Eriogonum gracilipes – Eriogonum kennedyi subsp. gracilipes – Sulfur Flower – St. Catherine’s Lace – Wild Buckwheat – Umbrella Plant –

Description

Eriogonum – St. Catherine’s Lace – Wild Buckwheat – Umbrella Plant

There are about 150 species of annuals, perennial and small evergreen shrubs,, in this genus. They occur mostly in desert and Mountains in Western USA. They are grown for their beautiful, often silver or white woolly foliage and their dense heads, umbels, or cymes of small, long lasting flowers, cupped in involucres of toothed or lobed bracts. They range from compact, cushion forming plants with linear to ovate or rounded leaves in basal rosettes, to large shrubs with opposite, alternate, or whorled leaves. Fruit is a 3 angled achene. Grow smaller, rosette forming species in a rock garden or alpine house, the larger ones in a shrub border. Taller species make good cut flowers both fresh and dried.

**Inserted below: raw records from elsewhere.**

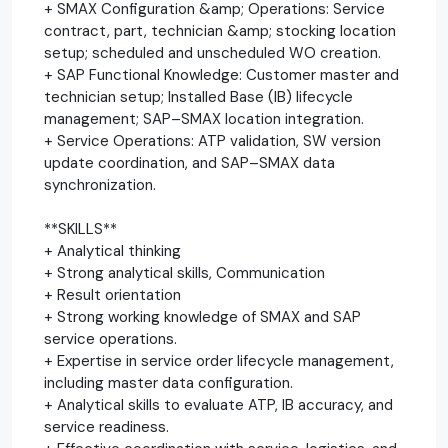
+ SMAX Configuration &amp; Operations: Service
contract, part, technician &amp; stocking location
setup; scheduled and unscheduled WO creation.
+ SAP Functional Knowledge: Customer master and
technician setup; Installed Base (IB) lifecycle
management; SAP–SMAX location integration.
+ Service Operations: ATP validation, SW version
update coordination, and SAP–SMAX data
synchronization.
**SKILLS**
+ Analytical thinking
+ Strong analytical skills, Communication
+ Result orientation
+ Strong working knowledge of SMAX and SAP
service operations.
+ Expertise in service order lifecycle management,
including master data configuration.
+ Analytical skills to evaluate ATP, IB accuracy, and
service readiness.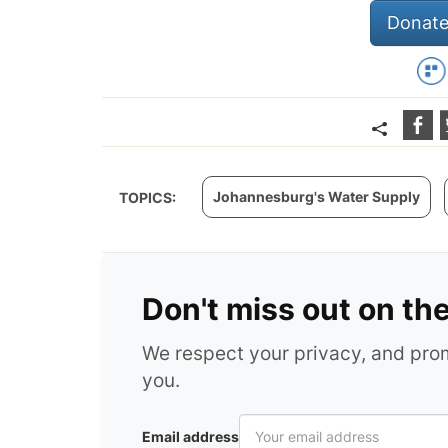
Donate
Johannesburg's Water Supply
TOPICS:
Don't miss out on th
We respect your privacy, and pr
you.
Email address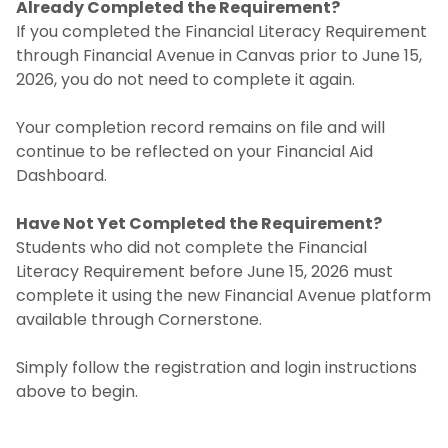
Already Completed the Requirement?
If you completed the Financial Literacy Requirement
through Financial Avenue in Canvas prior to June 15,
2026, you do not need to complete it again.
Your completion record remains on file and will
continue to be reflected on your Financial Aid
Dashboard.
Have Not Yet Completed the Requirement?
Students who did not complete the Financial
Literacy Requirement before June 15, 2026 must
complete it using the new Financial Avenue platform
available through Cornerstone.
Simply follow the registration and login instructions
above to begin.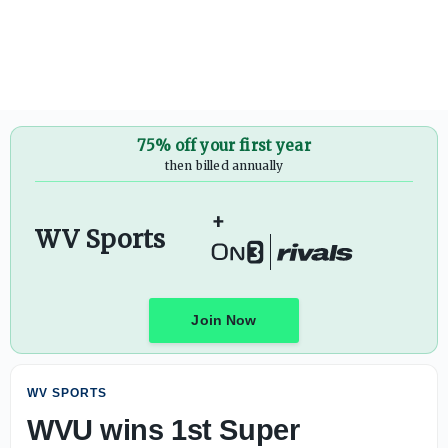
WVU wins 1st Super Regional game, ties win record - On3
75% off your first year
then billed annually
+
WV Sports
Join Now
WV SPORTS
WVU wins 1st Super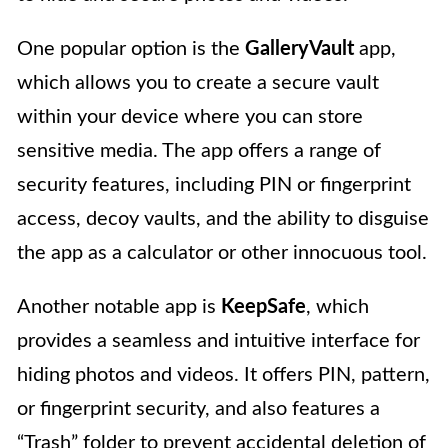
One popular option is the
GalleryVault
app,
which allows you to create a secure vault
within your device where you can store
sensitive media. The app offers a range of
security features, including PIN or fingerprint
access, decoy vaults, and the ability to disguise
the app as a calculator or other innocuous tool.
Another notable app is
KeepSafe
, which
provides a seamless and intuitive interface for
hiding photos and videos. It offers PIN, pattern,
or fingerprint security, and also features a
“Trash” folder to prevent accidental deletion of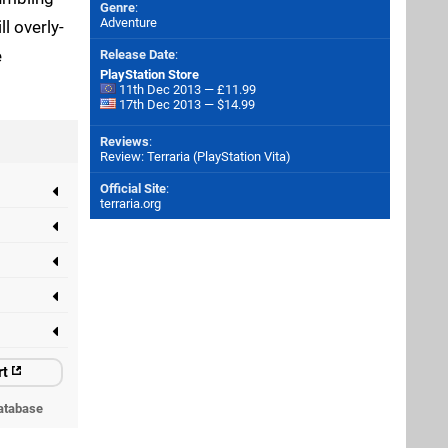
Genre
:
Adventure
l overly-
e
Release Date
:
PlayStation Store
11th Dec 2013 — £11.99
17th Dec 2013 — $14.99
Reviews
:
Review: Terraria (PlayStation Vita)
Official Site
:
terraria.org
rt
atabase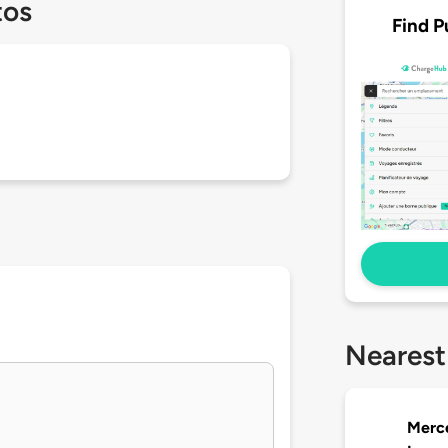
tos
Find P
Nearest
Merc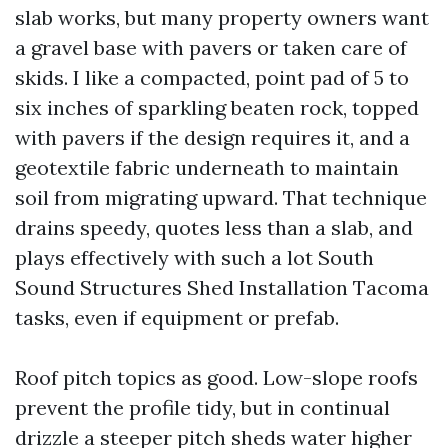
slab works, but many property owners want
a gravel base with pavers or taken care of
skids. I like a compacted, point pad of 5 to
six inches of sparkling beaten rock, topped
with pavers if the design requires it, and a
geotextile fabric underneath to maintain
soil from migrating upward. That technique
drains speedy, quotes less than a slab, and
plays effectively with such a lot South
Sound Structures Shed Installation Tacoma
tasks, even if equipment or prefab.
Roof pitch topics as good. Low-slope roofs
prevent the profile tidy, but in continual
drizzle a steeper pitch sheds water higher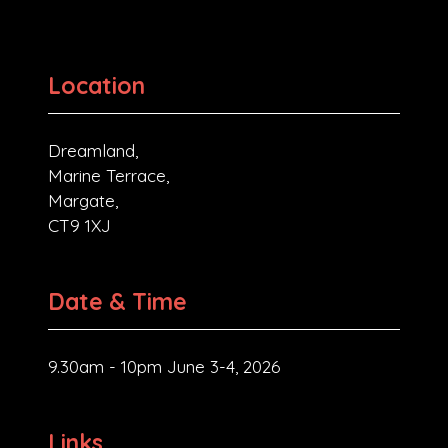
Location
Dreamland,
Marine Terrace,
Margate,
CT9 1XJ
Date & Time
9.30am - 10pm June 3-4, 2026
Links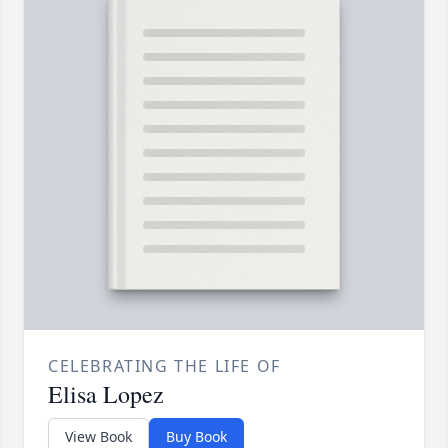
CELEBRATING THE LIFE OF
Elisa Lopez
View Book
Buy Book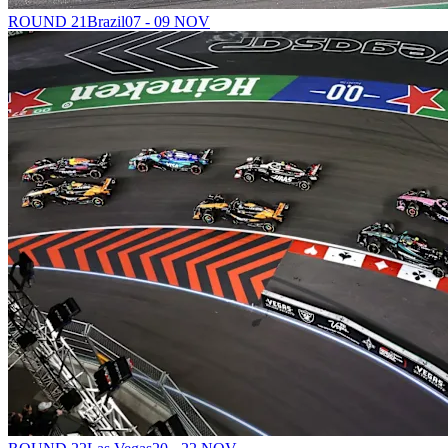
ROUND 21
Brazil
07 - 09 NOV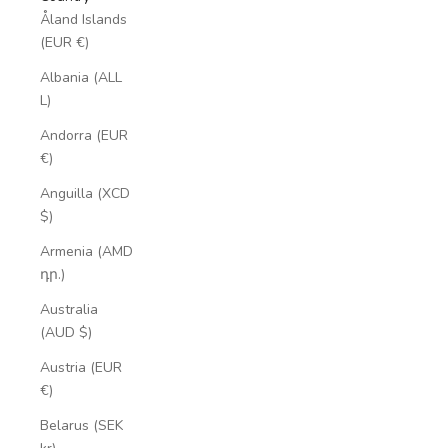
Åland Islands
(EUR €)
Albania (ALL
L)
Andorra (EUR
€)
Anguilla (XCD
$)
Armenia (AMD
դր.)
Australia
(AUD $)
Austria (EUR
€)
Belarus (SEK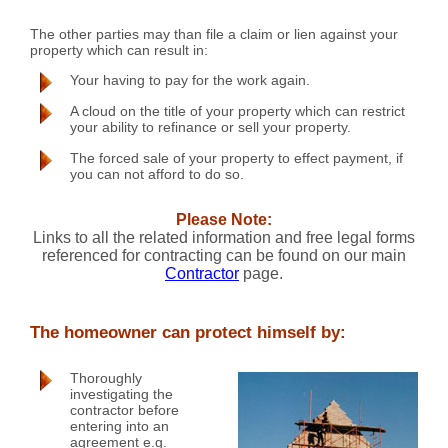
The other parties may than file a claim or lien against your
property which can result in:
Your having to pay for the work again.
A cloud on the title of your property which can restrict
your ability to refinance or sell your property.
The forced sale of your property to effect payment, if
you can not afford to do so.
Please Note:
Links to all the related information and free legal forms
referenced for contracting can be found on our main
Contractor
page.
The homeowner can protect himself by:
Thoroughly
investigating the
contractor before
entering into an
agreement e.g.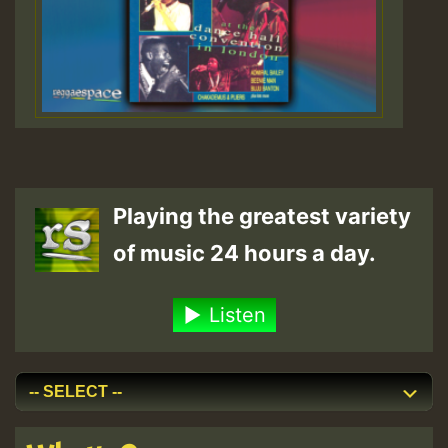
Playing the greatest variety
of music 24 hours a day.
Listen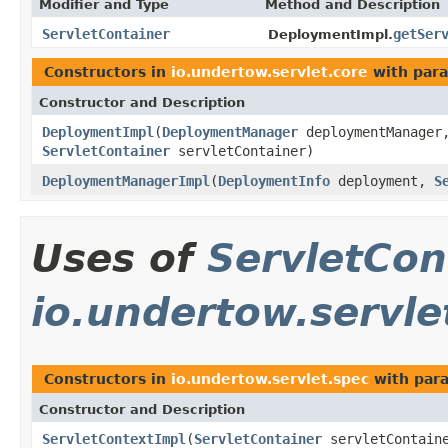
Modifier and Type
Method and Description
ServletContainer
getSer
DeploymentImpl.
Constructors in
io.undertow.servlet.core
with para
Constructor and Description
DeploymentImpl
(
DeploymentManager
deploymentManage
ServletContainer
servletContainer)
DeploymentManagerImpl
(
DeploymentInfo
deployment,
S
Uses of
ServletCon
io.undertow.servle
Constructors in
io.undertow.servlet.spec
with par
Constructor and Description
ServletContextImpl
(
ServletContainer
servletContain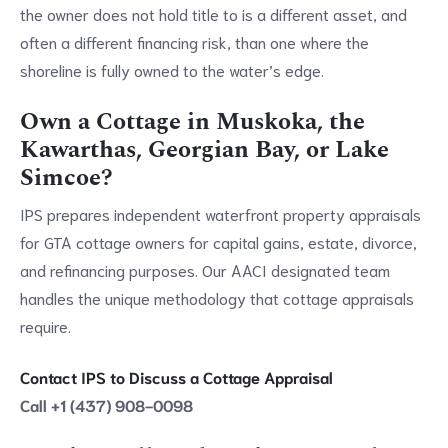
the owner does not hold title to is a different asset, and
often a different financing risk, than one where the
shoreline is fully owned to the water’s edge.
Own a Cottage in Muskoka, the
Kawarthas, Georgian Bay, or Lake
Simcoe?
IPS prepares independent waterfront property appraisals
for GTA cottage owners for capital gains, estate, divorce,
and refinancing purposes. Our AACI designated team
handles the unique methodology that cottage appraisals
require.
Contact IPS to Discuss a Cottage Appraisal
Call +1 (437) 908-0098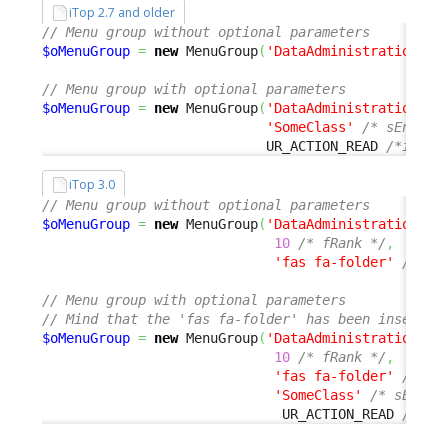
iTop 2.7 and older
// Menu group without optional parameters
$oMenuGroup
=
new
 MenuGroup
(
'DataAdministration'
,
// Menu group with optional parameters
$oMenuGroup
=
new
 MenuGroup
(
'DataAdministration'
,
'SomeClass'
/* sEnable
                            UR_ACTION_READ 
/*iActi
iTop 3.0
// Menu group without optional parameters
$oMenuGroup
=
new
 MenuGroup
(
'DataAdministration'
,
10
/* fRank */
,
'fas fa-folder'
/* sD
// Menu group with optional parameters
// Mind that the 'fas fa-folder' has been inserted
$oMenuGroup
=
new
 MenuGroup
(
'DataAdministration'
,
10
/* fRank */
,
'fas fa-folder'
/* sD
'SomeClass'
/* sEnabl
                              UR_ACTION_READ 
/*iAc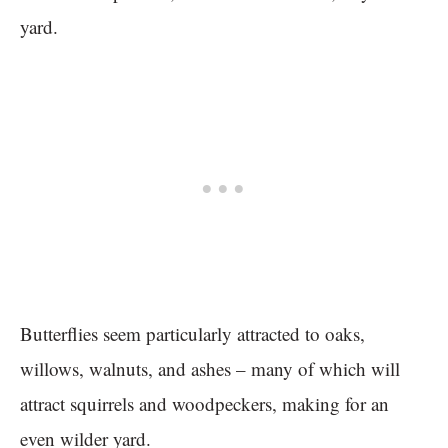
yard.
Butterflies seem particularly attracted to oaks,
willows, walnuts, and ashes – many of which will
attract squirrels and woodpeckers, making for an
even wilder yard.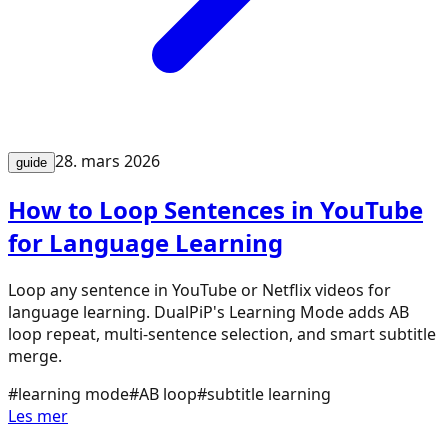
28. mars 2026
guide
How to Loop Sentences in YouTube
for Language Learning
Loop any sentence in YouTube or Netflix videos for
language learning. DualPiP's Learning Mode adds AB
loop repeat, multi-sentence selection, and smart subtitle
merge.
#
learning mode
#
AB loop
#
subtitle learning
Les mer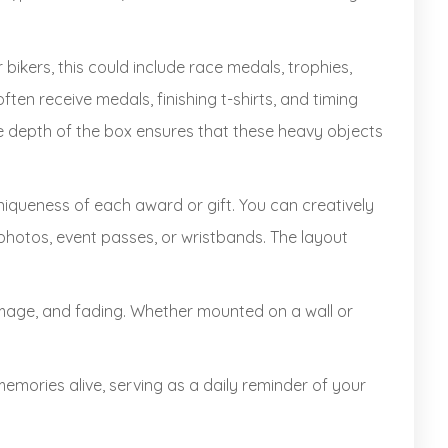
bikers, this could include race medals, trophies,
ften receive medals, finishing t-shirts, and timing
The depth of the box ensures that these heavy objects
niqueness of each award or gift. You can creatively
photos, event passes, or wristbands. The layout
mage, and fading. Whether mounted on a wall or
ories alive, serving as a daily reminder of your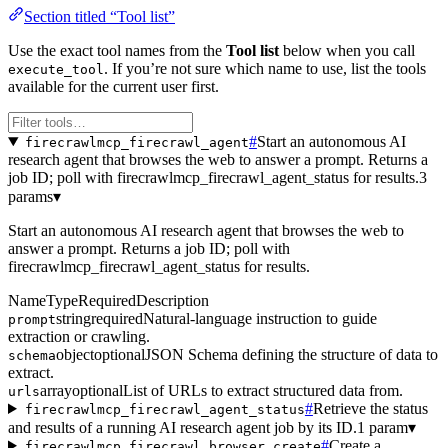
Section titled “Tool list”
Use the exact tool names from the
Tool list
below when you call
. If you’re not sure which name to use, list the tools
execute_tool
available for the current user first.
#
Start an autonomous AI
firecrawlmcp_firecrawl_agent
research agent that browses the web to answer a prompt. Returns a
job ID; poll with firecrawlmcp_firecrawl_agent_status for results.
3
params
▾
Start an autonomous AI research agent that browses the web to
answer a prompt. Returns a job ID; poll with
firecrawlmcp_firecrawl_agent_status for results.
Name
Type
Required
Description
string
required
Natural-language instruction to guide
prompt
extraction or crawling.
object
optional
JSON Schema defining the structure of data to
schema
extract.
array
optional
List of URLs to extract structured data from.
urls
#
Retrieve the status
firecrawlmcp_firecrawl_agent_status
and results of a running AI research agent job by its ID.
1 param
▾
#
Create a
firecrawlmcp_firecrawl_browser_create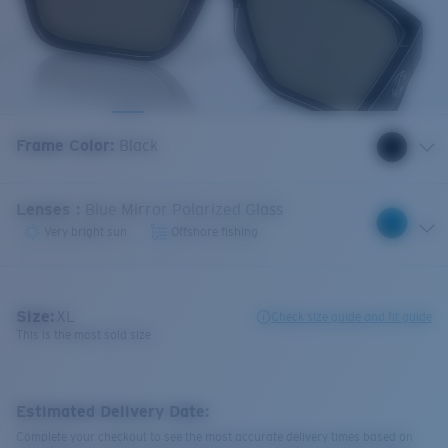
Frame Color
:
Black
Lenses
:
Blue Mirror Polarized Glass
Very bright sun
Offshore fishing
Size:
XL
Check size guide and fit guide
This is the most sold size
Estimated Delivery Date:
Complete your checkout to see the most accurate delivery times based on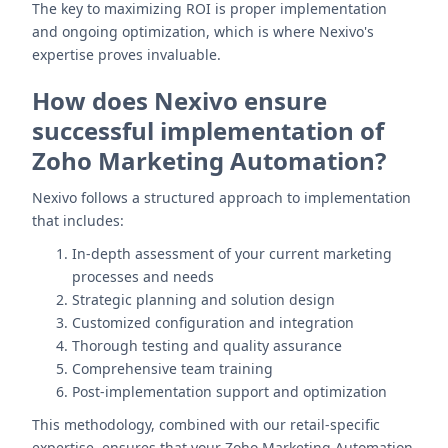
The key to maximizing ROI is proper implementation
and ongoing optimization, which is where Nexivo's
expertise proves invaluable.
How does Nexivo ensure
successful implementation of
Zoho Marketing Automation?
Nexivo follows a structured approach to implementation
that includes:
In-depth assessment of your current marketing
processes and needs
Strategic planning and solution design
Customized configuration and integration
Thorough testing and quality assurance
Comprehensive team training
Post-implementation support and optimization
This methodology, combined with our retail-specific
expertise, ensures that your Zoho Marketing Automation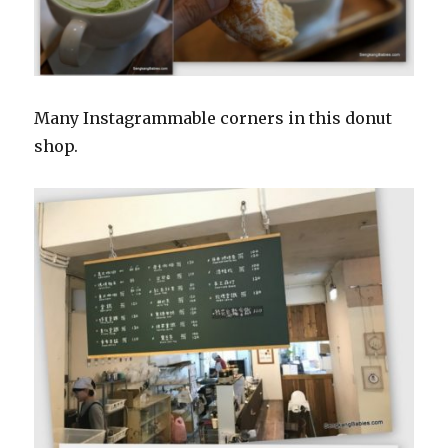
Many Instagrammable corners in this donut
shop.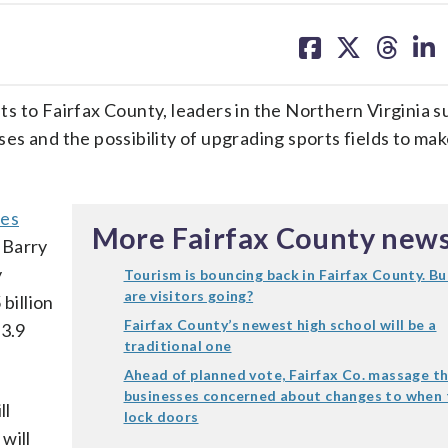
share
share
share
sh
on
on
on
on
facebook
X
threa
lin
ists to Fairfax County, leaders in the Northern Virginia 
s and the possibility of upgrading sports fields to mak
ves
More Fairfax County new
O Barry
y
Tourism is bouncing back in Fairfax County. B
are visitors going?
billion
Fairfax County’s newest high school will be a
$3.9
traditional one
Ahead of planned vote, Fairfax Co. massage t
businesses concerned about changes to when 
ll
lock doors
will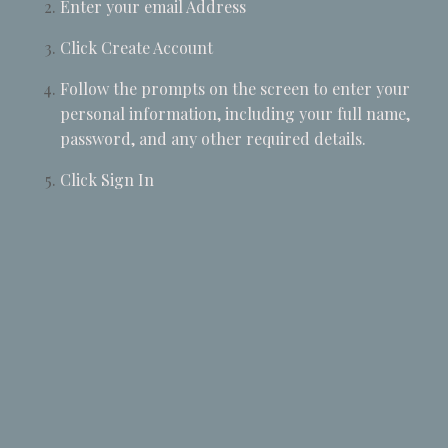
Enter your email Address
Click Create Account
Follow the prompts on the screen to enter your
personal information, including your full name,
password, and any other required details.
Click Sign In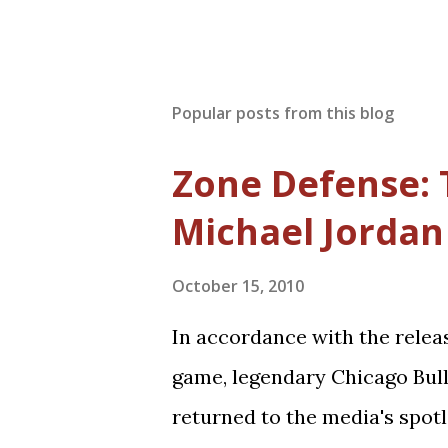
Popular posts from this blog
Zone Defense: 
Michael Jordan 
October 15, 2010
In accordance with the relea
game, legendary Chicago Bul
returned to the media's spotl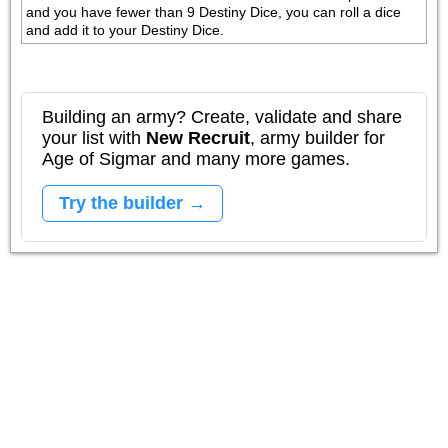
and you have fewer than 9 Destiny Dice, you can roll a dice 
and add it to your Destiny Dice.
Building an army? Create, validate and share
your list with
New Recruit
, army builder for
Age of Sigmar and many more games.
Try the builder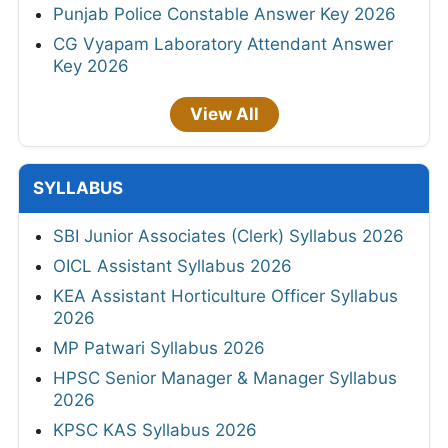
Punjab Police Constable Answer Key 2026
CG Vyapam Laboratory Attendant Answer
Key 2026
View All
SYLLABUS
SBI Junior Associates (Clerk) Syllabus 2026
OICL Assistant Syllabus 2026
KEA Assistant Horticulture Officer Syllabus
2026
MP Patwari Syllabus 2026
HPSC Senior Manager & Manager Syllabus
2026
KPSC KAS Syllabus 2026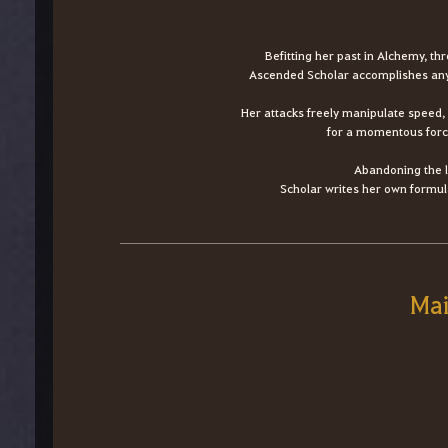
Befitting her past in Alchemy, th
Ascended Scholar accomplishes any 
Her attacks freely manipulate speed, 
for a momentous force
Abandoning the l
Scholar writes her own formula
Mai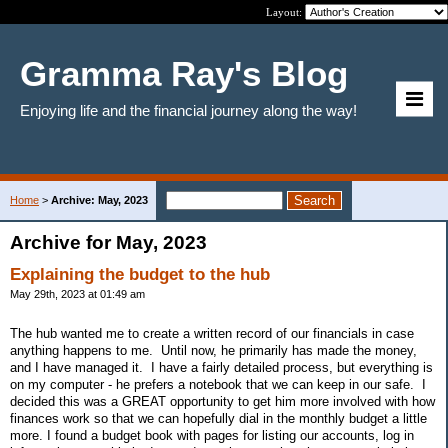
Layout:
Gramma Ray's Blog
Enjoying life and the financial journey along the way!
Home
>
Archive: May, 2023
Archive for May, 2023
Explaining the budget to the hub
May 29th, 2023 at 01:49 am
The hub wanted me to create a written record of our financials in case
anything happens to me. Until now, he primarily has made the money,
and I have managed it. I have a fairly detailed process, but everything is
on my computer - he prefers a notebook that we can keep in our safe. I
decided this was a GREAT opportunity to get him more involved with how
finances work so that we can hopefully dial in the monthly budget a little
more. I found a budget book with pages for listing our accounts, log in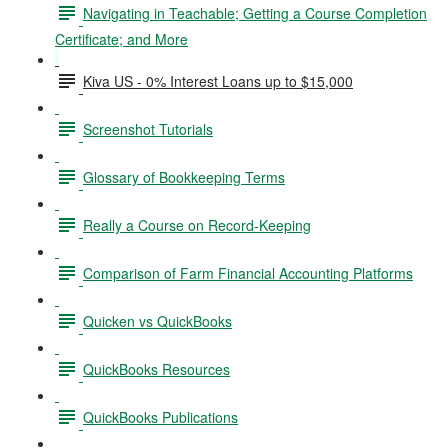
Navigating in Teachable; Getting a Course Completion
Certificate; and More
Kiva US - 0% Interest Loans up to $15,000
Screenshot Tutorials
Glossary of Bookkeeping Terms
Really a Course on Record-Keeping
Comparison of Farm Financial Accounting Platforms
Quicken vs QuickBooks
QuickBooks Resources
QuickBooks Publications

Outdoors, grow in poor to gritty, moderately fertile, sharply drained soil in full sun to part shade, protect from winter moisture. Deadhead to prolong flowering. Divide in spring or fall.

Prone to powdery mildew, and rust.

E. gracilipes – E. kennedyi subsp. gracilipes – Sulfur Flower – This woody based, mat forming perennial from Sierra Nevada grows 3″ tall and 5″ wide. It produces oval to oval-lance shaped, white woolly, greenish gray leaves, to 3/8″ long, with edges rolled under. In early and mid summer it bears umbels, to ½” across, of pink tinted white flowers that darken with age are borne atop of stems to 4″ long. Best in a scree bed or alpine house.